- _Stated problem 1_: Please find every row below that contains the string "kern" and copy each of those rows out in full.

Bank Interest Receipts

  • Bank Interest will effectively no longer be taxable for 20% tax payers for the first £1,000 of interest income. Higher rate tax payers will not be taxed on the first £500 of interest income.
    Sapphire Comment: This is a useful political soundbite but in reality will not really have much of an impact on many taxpayers with bank interest rates at 0.5% or less


Office of Tax Simplification (OTS)

  • The OTS issued a comprehensive report in March 2015 in respect of employment status. This explores the use of so called “zero hours” contracts as well as how self-employed and employed individuals are determined. The aim of the report is to create a “level playing field” in respect of the benefits received by workers/employees/self-employed.Sapphire Comment: The OTS has been very active in the last 3 years and has published many reports. Its status as a temporary appointment means that it will not survive beyond this Parliament so it is impossible to predict how its recommendations will be adopted (or ignored) by the next government.

Personal Service Companies

  • (Announced previously) Corporation tax rates –The main rate of corporation tax will be reduced to 20% from April 2015 (which aligns the rate with the small companies’ rate).
  • (Announced previously) The end of “Goodwill on Incorporation”

- _Stated problem 2_: In the tax summary above, rewrite the paragraph beginning "Bank Interest will effectively" as a short bulleted list that keeps its main facts.

- _Excerpted data_:

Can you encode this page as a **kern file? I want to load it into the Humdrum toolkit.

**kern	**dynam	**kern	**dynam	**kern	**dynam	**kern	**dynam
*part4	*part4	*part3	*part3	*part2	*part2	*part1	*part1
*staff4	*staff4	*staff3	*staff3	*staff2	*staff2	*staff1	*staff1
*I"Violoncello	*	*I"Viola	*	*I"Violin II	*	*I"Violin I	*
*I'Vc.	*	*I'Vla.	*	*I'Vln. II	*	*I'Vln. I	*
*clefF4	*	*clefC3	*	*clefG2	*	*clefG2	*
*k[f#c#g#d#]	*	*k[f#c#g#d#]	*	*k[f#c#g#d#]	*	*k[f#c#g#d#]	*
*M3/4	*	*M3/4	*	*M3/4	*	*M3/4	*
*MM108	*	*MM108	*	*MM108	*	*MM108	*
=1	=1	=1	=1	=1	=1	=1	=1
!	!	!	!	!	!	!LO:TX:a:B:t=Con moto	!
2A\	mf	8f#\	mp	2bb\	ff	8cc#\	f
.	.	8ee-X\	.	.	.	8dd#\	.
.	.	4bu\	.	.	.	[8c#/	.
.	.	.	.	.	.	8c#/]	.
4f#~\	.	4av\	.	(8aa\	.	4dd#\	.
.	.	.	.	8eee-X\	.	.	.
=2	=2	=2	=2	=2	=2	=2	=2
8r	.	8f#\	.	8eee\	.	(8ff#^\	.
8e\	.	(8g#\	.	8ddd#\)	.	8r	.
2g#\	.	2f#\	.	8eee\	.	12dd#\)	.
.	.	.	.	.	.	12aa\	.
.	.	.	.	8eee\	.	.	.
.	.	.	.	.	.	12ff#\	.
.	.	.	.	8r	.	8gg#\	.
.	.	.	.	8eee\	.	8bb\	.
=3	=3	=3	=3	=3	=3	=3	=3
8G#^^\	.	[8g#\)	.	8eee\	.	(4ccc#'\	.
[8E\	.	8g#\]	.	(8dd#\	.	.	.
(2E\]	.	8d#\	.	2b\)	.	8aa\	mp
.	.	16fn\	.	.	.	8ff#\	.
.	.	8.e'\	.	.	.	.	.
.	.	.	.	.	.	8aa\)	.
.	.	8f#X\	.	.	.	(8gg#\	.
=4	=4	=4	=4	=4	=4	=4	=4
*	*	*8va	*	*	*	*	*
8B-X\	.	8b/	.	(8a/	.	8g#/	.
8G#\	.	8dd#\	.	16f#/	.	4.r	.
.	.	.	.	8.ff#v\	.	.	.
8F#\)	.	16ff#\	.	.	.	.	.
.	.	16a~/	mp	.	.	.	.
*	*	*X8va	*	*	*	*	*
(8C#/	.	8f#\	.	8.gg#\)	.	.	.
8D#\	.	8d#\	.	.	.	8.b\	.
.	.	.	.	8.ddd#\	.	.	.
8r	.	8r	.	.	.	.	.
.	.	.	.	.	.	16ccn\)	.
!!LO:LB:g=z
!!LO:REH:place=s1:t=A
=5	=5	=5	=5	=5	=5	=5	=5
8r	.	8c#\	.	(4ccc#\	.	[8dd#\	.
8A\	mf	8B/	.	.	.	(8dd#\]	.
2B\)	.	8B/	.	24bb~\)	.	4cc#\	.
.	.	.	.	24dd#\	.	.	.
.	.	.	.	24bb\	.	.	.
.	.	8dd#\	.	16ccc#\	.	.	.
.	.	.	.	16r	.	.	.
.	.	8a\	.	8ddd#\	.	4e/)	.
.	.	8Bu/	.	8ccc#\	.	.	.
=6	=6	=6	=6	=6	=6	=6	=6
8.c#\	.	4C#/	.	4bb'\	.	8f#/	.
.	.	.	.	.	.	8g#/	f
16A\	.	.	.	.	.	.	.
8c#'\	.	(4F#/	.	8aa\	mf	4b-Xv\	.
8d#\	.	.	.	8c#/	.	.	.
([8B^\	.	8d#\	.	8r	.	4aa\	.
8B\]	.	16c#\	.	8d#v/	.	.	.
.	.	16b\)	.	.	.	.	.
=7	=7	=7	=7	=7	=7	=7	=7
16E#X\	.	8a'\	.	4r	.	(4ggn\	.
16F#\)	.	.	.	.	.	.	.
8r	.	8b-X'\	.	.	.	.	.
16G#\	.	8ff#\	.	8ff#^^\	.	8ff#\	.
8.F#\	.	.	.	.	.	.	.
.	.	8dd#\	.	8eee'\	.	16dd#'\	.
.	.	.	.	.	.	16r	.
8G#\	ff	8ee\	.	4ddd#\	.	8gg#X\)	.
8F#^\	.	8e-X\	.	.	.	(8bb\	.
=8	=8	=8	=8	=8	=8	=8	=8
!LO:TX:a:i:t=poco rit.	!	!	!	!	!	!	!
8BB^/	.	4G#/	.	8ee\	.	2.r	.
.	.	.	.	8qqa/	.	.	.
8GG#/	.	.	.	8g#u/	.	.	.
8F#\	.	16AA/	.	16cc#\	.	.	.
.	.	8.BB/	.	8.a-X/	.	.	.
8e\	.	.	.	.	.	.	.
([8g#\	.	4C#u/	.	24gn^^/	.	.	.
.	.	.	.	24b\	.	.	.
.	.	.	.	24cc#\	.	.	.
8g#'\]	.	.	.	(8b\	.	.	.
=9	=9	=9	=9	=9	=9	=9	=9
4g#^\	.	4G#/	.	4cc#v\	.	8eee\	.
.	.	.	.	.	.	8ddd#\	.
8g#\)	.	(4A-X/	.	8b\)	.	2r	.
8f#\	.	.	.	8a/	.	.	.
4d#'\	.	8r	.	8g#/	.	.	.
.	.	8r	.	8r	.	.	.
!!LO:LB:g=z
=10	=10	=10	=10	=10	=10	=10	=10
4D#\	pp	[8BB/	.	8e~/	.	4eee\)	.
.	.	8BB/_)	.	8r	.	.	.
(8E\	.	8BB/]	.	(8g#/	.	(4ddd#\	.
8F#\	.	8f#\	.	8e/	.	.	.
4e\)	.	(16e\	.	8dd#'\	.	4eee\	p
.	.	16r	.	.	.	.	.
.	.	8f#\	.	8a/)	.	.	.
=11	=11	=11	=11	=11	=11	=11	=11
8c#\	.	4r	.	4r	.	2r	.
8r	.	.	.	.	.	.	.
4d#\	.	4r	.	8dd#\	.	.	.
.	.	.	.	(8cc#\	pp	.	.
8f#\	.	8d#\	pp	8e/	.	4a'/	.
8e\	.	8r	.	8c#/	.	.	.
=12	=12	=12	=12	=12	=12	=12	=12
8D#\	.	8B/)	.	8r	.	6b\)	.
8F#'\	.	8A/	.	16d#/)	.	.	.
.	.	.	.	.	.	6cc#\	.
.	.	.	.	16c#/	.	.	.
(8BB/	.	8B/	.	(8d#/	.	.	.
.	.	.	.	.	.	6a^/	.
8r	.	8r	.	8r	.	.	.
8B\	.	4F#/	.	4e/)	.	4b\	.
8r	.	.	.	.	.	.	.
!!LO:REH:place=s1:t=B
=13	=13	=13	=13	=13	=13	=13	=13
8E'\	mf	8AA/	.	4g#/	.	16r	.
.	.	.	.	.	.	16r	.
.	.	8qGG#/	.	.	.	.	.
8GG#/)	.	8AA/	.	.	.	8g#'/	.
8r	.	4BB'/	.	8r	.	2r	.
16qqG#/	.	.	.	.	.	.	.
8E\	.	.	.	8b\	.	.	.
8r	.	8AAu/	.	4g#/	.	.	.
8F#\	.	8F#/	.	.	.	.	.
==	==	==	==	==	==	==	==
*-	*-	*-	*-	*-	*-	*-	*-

- _Answer 1_:
Can you encode this page as a **kern file? I want to load it into the Humdrum toolkit.
**kern	**dynam	**kern	**dynam	**kern	**dynam	**kern	**dynam

- _Answer 2_:
- 20% tax payers: bank interest will effectively no longer be taxed on the first £1,000 of interest income.
- Higher rate tax payers: no tax on the first £500 of interest income.